> How to complete this task: Scan the records for the string "through"; copy each line where it occurs.

═════ Entries supplied ═════

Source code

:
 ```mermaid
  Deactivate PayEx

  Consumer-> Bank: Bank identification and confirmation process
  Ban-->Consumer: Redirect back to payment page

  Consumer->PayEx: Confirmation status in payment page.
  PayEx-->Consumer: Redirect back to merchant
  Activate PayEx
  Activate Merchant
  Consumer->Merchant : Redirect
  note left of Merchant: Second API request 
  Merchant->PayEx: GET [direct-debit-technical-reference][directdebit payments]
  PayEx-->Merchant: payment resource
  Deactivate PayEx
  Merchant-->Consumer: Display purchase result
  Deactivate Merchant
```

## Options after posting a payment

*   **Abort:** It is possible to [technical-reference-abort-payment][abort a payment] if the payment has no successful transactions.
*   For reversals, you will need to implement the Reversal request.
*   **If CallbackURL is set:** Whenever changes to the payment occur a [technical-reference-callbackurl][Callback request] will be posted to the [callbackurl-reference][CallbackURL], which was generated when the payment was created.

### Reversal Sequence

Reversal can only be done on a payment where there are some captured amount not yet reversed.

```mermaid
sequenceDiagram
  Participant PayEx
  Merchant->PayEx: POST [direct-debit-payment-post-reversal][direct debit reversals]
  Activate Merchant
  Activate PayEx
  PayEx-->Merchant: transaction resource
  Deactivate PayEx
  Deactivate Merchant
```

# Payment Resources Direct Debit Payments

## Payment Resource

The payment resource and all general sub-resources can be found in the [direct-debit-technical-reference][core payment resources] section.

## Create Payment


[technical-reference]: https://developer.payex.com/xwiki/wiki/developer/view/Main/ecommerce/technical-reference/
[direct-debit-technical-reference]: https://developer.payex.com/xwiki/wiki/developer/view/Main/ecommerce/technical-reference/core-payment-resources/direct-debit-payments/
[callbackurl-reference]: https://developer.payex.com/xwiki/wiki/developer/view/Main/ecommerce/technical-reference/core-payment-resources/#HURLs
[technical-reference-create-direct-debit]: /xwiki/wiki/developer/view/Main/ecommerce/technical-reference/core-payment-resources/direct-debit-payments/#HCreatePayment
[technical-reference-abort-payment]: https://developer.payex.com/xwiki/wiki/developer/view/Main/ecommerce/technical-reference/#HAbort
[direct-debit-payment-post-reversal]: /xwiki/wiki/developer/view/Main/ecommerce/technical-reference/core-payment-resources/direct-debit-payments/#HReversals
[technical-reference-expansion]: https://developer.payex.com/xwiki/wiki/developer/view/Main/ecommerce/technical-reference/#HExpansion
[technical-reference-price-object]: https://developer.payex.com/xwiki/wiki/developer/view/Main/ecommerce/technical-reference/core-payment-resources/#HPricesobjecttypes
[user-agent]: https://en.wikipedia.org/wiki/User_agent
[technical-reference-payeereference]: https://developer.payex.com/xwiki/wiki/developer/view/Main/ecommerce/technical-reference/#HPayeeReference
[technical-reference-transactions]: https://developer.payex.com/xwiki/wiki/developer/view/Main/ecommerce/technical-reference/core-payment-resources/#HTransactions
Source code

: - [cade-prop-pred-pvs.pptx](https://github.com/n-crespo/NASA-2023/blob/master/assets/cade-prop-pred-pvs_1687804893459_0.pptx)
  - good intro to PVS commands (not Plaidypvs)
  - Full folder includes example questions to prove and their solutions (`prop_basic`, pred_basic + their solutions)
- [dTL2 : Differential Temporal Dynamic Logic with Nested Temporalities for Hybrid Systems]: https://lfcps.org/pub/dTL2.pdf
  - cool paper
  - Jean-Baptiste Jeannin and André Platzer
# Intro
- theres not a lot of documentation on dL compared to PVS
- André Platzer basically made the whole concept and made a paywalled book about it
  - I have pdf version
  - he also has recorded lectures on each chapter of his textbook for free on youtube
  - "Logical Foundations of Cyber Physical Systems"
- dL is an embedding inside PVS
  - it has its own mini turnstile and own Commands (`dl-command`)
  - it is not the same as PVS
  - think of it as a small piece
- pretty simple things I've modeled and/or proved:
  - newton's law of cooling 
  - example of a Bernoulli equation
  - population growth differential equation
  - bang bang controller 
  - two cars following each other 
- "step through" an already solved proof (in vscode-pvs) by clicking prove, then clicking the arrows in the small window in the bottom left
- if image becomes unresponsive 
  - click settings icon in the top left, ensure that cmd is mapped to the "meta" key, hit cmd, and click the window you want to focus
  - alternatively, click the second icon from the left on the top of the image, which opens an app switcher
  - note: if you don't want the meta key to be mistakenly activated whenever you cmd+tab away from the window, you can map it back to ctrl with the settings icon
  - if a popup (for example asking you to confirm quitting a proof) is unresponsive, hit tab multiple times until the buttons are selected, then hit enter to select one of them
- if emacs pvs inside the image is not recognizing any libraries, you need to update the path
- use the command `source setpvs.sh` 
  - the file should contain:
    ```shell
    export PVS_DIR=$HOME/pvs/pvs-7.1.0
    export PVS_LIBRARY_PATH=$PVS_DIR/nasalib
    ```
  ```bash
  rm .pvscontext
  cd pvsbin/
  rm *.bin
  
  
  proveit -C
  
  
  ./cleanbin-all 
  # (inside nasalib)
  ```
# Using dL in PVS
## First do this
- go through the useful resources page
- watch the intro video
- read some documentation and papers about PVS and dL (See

═════

> Answer box:
- "step through" an already solved proof (in vscode-pvs) by clicking prove, then clicking the arrows in the small window in the bottom left
- go through the useful resources page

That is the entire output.